Vol. 299 May 15, 2025 You ARE What You Eat!

May 15, 2025

 

“Let food be thy medicine and medicine be thy food.” – Hippocrates

 

 

Everyone knows about RDA values ((Recommended Daily Allowance) set by the USDA (U.S. Department of Agriculture) for food chemicals (aka protein, minerals, vitamins, and other micronutrients) for various foods. The RDAs are for 150 essential nutrients necessary for human growth and energy listed and described in detail since 1943. The RDAs are even adjusted for different climates and ages (newborn and elderly).

“Current evidence from food science and genome research indicates that there are more than 139,000 chemicals in food that can effect large numbers of human proteins. Approximately 2000 of these food chemical molecules are already used as drugs. The remaining 137,000 chemical molecules in our food are in  the “nutrition dark matter”(NDM), a term coined in 2019. (NEJM 392:18 May 5, 2025).

Raw garlic, for instance, used medicinally as far back as ancient Egypt, contains 6802 small molecules (chemicals), but the USDA tracks only 69 of them. Some untracked molecules in garlic (including the ones responsible for its unique odor) have been shown to protect against cancer and inflammation. We already know that certain food chemicals mimic anti-platelet drugs. Salicylic acid (aspirin) is found in various fruits and vegetable, and a compound similar to lovastatin (lowers blood lipid levels) is found in red yeast rice. The quinine in the tonic you mix with your gin or vodka is, of course, a treatment for malaria, and believe it or not, for night-time muscle cramps.

The food chemicals in the “nutrition dark matter” (NDM) represents “a huge reservoir of untapped understanding of our complex chemical diet and its potential health implications, as well as being a potential source of new drugs”. Over twenty per cent of existing drugs are already on the NDM list. The American Heart Association, among others, is striving to develop a standardized table of food chemicals to spur research into their various therapeutic benefits, a field newly coined as  “foodomics”. “Mapping NDM could accelerate drug discovery which would complement the achievements of the Human Genome Project”.

Thousands of NDM molecules are already known to interact with half of human proteins.  A single NDM molecule ”targets” or interacts with an average of 24 proteins, peptides, and enzymes which is 3 times the equivalent interactions of drugs. Foodomics is a very complicated research arena. Foodomics researchers will first need to identify a specific food chemical molecule out of the thousands to study, then determine its structure, then compare it to existing effective therapeutic drugs, then learn how it interacts with genes and proteins (both extra- and intra-cellular), then estimate the chemical’s benefits and side-effects, then determine which molecules are in which food ingredients, at which level, if they are absorbed, and if they are metabolized by our gut microbiome. Then the food will be tested at various amounts, ingested at various times, co-ingested with which other foods, and for various durations on diverse populations before a healthy or therapeutic diet can be recommended!  Yikes, talk about a huge amount of expensive basic research! I wonder if it will get funded?

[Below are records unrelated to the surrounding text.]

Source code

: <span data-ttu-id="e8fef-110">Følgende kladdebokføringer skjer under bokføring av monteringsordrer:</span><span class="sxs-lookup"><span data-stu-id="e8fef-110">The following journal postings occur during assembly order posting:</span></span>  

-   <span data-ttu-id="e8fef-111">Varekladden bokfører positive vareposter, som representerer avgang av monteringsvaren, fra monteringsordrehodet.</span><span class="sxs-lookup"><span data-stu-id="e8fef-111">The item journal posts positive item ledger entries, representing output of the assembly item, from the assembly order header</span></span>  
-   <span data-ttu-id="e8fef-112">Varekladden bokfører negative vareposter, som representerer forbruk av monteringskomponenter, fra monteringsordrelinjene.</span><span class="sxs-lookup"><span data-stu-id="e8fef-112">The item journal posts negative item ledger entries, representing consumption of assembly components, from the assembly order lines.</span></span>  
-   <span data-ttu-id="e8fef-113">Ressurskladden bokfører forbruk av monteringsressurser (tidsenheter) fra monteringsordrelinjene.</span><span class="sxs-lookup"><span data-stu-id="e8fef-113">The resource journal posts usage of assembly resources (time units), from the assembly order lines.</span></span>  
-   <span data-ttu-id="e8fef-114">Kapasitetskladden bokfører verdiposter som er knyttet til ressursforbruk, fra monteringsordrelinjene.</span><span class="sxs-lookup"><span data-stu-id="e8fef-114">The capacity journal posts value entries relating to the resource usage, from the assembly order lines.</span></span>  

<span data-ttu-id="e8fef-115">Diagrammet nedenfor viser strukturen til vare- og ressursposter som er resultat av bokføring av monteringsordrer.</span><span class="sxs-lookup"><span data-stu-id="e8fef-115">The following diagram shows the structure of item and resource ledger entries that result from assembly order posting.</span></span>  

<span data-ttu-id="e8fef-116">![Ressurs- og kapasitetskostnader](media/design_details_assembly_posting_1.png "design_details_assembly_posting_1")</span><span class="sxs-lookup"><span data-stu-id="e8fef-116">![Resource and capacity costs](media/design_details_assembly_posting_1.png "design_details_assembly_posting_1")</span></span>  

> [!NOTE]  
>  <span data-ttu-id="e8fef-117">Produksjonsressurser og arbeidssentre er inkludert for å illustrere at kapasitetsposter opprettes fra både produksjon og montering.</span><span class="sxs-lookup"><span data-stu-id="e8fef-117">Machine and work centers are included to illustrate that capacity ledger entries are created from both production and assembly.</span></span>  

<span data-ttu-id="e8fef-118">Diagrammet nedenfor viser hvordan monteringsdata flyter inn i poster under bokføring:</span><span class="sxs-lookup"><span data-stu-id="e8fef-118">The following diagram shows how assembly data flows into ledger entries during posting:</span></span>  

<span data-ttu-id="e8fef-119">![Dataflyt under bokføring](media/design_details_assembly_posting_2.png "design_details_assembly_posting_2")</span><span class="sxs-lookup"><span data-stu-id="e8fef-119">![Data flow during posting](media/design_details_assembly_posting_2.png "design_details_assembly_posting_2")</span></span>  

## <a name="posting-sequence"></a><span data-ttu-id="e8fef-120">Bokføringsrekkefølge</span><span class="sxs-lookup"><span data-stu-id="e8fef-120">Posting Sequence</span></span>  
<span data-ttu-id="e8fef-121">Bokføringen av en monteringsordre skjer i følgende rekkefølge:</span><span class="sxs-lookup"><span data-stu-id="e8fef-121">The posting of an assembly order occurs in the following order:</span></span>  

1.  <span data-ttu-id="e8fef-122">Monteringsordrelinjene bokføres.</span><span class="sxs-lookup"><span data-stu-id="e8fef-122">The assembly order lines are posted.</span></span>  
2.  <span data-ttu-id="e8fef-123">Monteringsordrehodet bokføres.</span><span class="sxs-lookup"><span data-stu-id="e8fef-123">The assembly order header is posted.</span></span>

Guess what is going to help with all that effort . . .  AI, of course. “Genetic effects account for only 10% of disease occurrence. The bulk of the remaining disease occurrence can be linked to environmental and dietary factors.” (CDC, Aug. 19,2022) “AI-driven prediction of the targets of NDM molecules and network medicine [the genome] could help researchers scale up delineation of mechanisms of action. Unlocking this knowledge could revolutionize the way we think about the role of food in health.” 

In the meantime you can expect continued, relentless media promotions of special foods, supplements, peptides, and diets with all sorts of therapeutic value. Just remember, even when well-intentioned, such recommendations (ads) are not evidenced-based, but are hopes and wishes at best, often based on single or a few dramatic anecdotes.

“The best [and the proof] is yet to come.”

BREAKING NEWS: What not to eat – Consumer Reports has just identified 10 foods that are dangerous to eat (May 2025):

Cassava flour:  contains 1723% of your allowable daily lead level. Cassava root apparently absorbs lead from the ground in which it                    is grown. The only brand name I recognized was Sea Salt Cassava Toastones Chips from Whole Foods.

The rest of the foods listed are dangerous depending on how they are prepared (washed and cooked):

  • Deli meats (Listeria, salmonella),
  • cucumbers (salmonella),
  • raw milk (E. Coli),
  • soft cheeses (Listeria),
  • eggs (salmonella),
  • onions (E. coli),
  • leafy greens (E.coli),
  • organic carrots (E.coli),
  • organic basil (salmonella),
  • cooked poultry (Listeria)
  • plus 5 bonus warnings – raw sprouts, raw shellfish, ground meat, uncooked flour, unpasteurized juice and cider.

Looks like the only food that is truly safe are my two favorites, Oreos and ice cream.